BEGIN RECORDS SUPPLIED
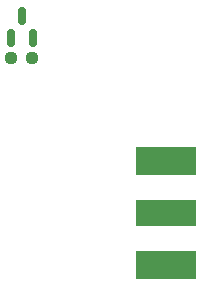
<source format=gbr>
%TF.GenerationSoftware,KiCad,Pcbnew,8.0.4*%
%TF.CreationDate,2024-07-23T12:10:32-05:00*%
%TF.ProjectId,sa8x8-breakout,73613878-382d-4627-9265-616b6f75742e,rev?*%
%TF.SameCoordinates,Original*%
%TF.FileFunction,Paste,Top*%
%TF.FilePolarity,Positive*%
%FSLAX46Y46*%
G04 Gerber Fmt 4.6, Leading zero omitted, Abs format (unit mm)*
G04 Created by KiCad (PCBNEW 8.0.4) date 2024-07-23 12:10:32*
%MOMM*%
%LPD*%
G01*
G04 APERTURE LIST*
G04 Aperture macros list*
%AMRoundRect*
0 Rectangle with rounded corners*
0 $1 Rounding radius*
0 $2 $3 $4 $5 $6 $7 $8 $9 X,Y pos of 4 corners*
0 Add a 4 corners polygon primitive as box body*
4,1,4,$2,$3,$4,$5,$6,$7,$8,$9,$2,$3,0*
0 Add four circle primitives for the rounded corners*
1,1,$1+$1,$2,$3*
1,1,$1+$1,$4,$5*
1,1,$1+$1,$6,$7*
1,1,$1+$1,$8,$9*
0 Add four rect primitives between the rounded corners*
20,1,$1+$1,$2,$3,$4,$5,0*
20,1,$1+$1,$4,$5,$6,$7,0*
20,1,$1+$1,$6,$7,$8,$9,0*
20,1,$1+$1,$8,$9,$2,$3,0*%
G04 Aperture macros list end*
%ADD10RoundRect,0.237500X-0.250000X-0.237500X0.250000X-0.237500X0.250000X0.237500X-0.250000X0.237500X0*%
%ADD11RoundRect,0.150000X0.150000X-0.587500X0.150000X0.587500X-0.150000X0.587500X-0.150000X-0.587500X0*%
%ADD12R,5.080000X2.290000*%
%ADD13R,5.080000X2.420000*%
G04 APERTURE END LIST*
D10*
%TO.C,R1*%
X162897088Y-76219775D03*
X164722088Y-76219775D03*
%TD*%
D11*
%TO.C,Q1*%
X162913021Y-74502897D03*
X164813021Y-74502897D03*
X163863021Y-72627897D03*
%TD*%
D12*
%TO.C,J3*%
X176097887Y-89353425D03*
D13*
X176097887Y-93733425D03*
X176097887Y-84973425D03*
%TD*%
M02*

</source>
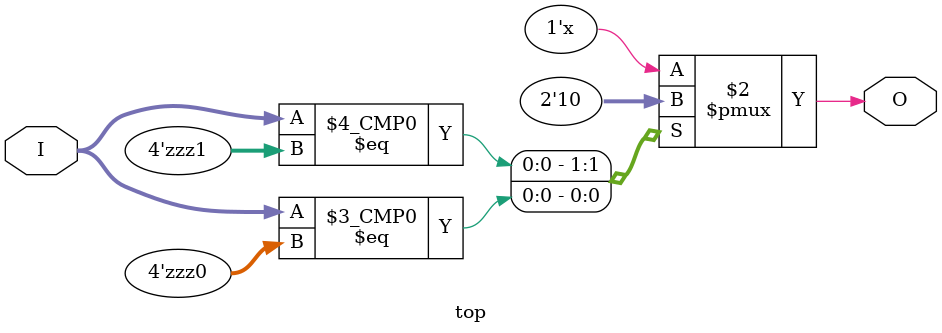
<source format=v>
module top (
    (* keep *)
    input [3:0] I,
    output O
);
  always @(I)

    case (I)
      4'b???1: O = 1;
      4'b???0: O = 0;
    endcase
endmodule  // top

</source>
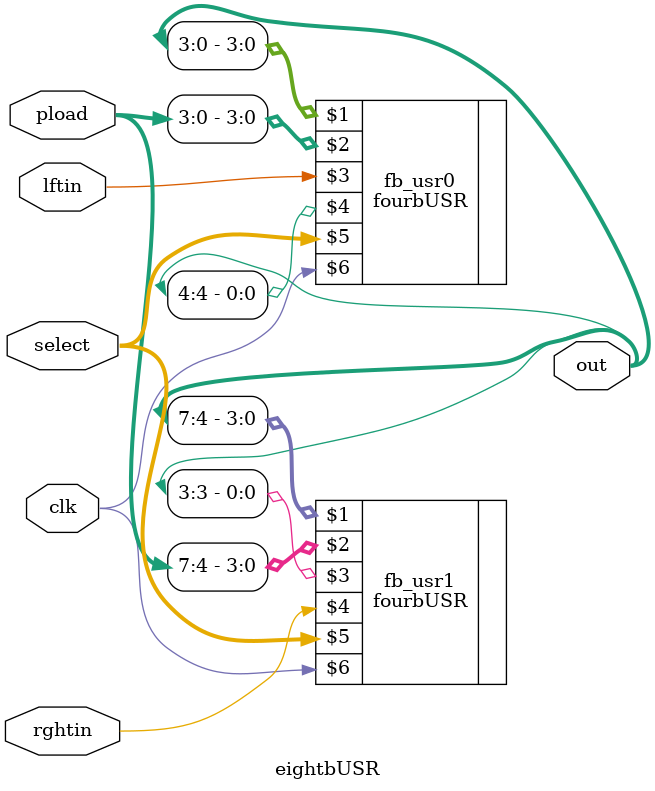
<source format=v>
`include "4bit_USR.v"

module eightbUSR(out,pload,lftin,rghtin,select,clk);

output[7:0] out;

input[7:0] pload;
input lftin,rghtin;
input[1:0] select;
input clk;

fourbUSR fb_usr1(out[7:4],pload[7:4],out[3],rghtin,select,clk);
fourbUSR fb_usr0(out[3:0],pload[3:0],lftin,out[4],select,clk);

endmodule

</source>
END RECORDS SUPPLIED
What belongs in the answer is each line above from the line with "0 Add a 4 corners" to the line with "module eightbUSR(out,pload,lftin,rghtin,select,clk);", inclusive, reproduced exactly and free of pictures.

0 Add a 4 corners polygon primitive as box body*
4,1,4,$2,$3,$4,$5,$6,$7,$8,$9,$2,$3,0*
0 Add four circle primitives for the rounded corners*
1,1,$1+$1,$2,$3*
1,1,$1+$1,$4,$5*
1,1,$1+$1,$6,$7*
1,1,$1+$1,$8,$9*
0 Add four rect primitives between the rounded corners*
20,1,$1+$1,$2,$3,$4,$5,0*
20,1,$1+$1,$4,$5,$6,$7,0*
20,1,$1+$1,$6,$7,$8,$9,0*
20,1,$1+$1,$8,$9,$2,$3,0*%
G04 Aperture macros list end*
%ADD10RoundRect,0.237500X-0.250000X-0.237500X0.250000X-0.237500X0.250000X0.237500X-0.250000X0.237500X0*%
%ADD11RoundRect,0.150000X0.150000X-0.587500X0.150000X0.587500X-0.150000X0.587500X-0.150000X-0.587500X0*%
%ADD12R,5.080000X2.290000*%
%ADD13R,5.080000X2.420000*%
G04 APERTURE END LIST*
D10*
%TO.C,R1*%
X162897088Y-76219775D03*
X164722088Y-76219775D03*
%TD*%
D11*
%TO.C,Q1*%
X162913021Y-74502897D03*
X164813021Y-74502897D03*
X163863021Y-72627897D03*
%TD*%
D12*
%TO.C,J3*%
X176097887Y-89353425D03*
D13*
X176097887Y-93733425D03*
X176097887Y-84973425D03*
%TD*%
M02*

</source>
<source format=v>
module top (
    (* keep *)
    input [3:0] I,
    output O
);
  always @(I)

    case (I)
      4'b???1: O = 1;
      4'b???0: O = 0;
    endcase
endmodule  // top

</source>
<source format=v>
`include "4bit_USR.v"

module eightbUSR(out,pload,lftin,rghtin,select,clk);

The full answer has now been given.